Hi there,
I am writing Java application to perform bulk update to Elasticsearch. I need to reach the best possible indexing performance. I understand complexity of cluster and hardware settings, but in this thread I want to clarify some settings in Java client which should help indexing rate.
Now I am using Java Client, but I am considering to rewrite code using Java Bulk processor. Is there any optimization using Bulk processor, or is the Bulk processor only kind of automatic task processing interface ?
My inspiration comes from documentation articles and this article series:
https://qbox.io/blog/maximize-guide-elasticsearch-indexing-performance-part-1
My workflow:
- Update index settings before bulk.
- Get data, create a thread pool, add a number of index/update requests to each thread. Do bulk requests. Repeat until I have a data.
- Update index settings after bulk.
Update index settings before bulk:
I temporary disable refresh interval and set number of replicas to 0.
UpdateSettingsResponse updateResponse = client.admin().indices().prepareUpdateSettings("test")

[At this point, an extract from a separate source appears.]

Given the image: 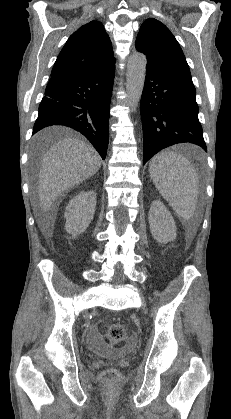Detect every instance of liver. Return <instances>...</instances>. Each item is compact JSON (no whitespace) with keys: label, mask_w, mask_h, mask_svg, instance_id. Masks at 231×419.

.setSettings(Settings.builder()
.put("index.refresh_interval", -1)
.put("index.number_of_replicas", 0))
.get();
Update index settings after bulk:
Set back default settings for refresh interval and replicas.

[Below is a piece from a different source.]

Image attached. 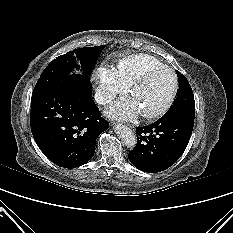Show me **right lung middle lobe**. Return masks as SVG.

UpdateSettingsResponse updateResponse = client.admin().indices().prepareUpdateSettings("test")
.setSettings(Settings.builder()
.put("index.refresh_interval", "1s")
.put("index.number_of_replicas", 1))
.get();
Do Merge, Flush (?), Refresh (?) (this is part I am confused the most about)
My code:
ForceMergeResponse mergeResponse = client.prepareForceMerge("test").setMaxNumSegments(1).get();
FlushResponse flushResponse = client.prepareFlush("test").get();
Flush makes Lucene commit and empties transaction log.
RefreshResponse refreshResponse = indicesAdminClient.prepareRefresh(elasticSearchIndexName).get();
Refresh makes documents searchable.
Index will be used for bulk index/update operations only (search requests will be allowed after successful bulk operations).
Am I doing after bulk operations right ?
Thank you.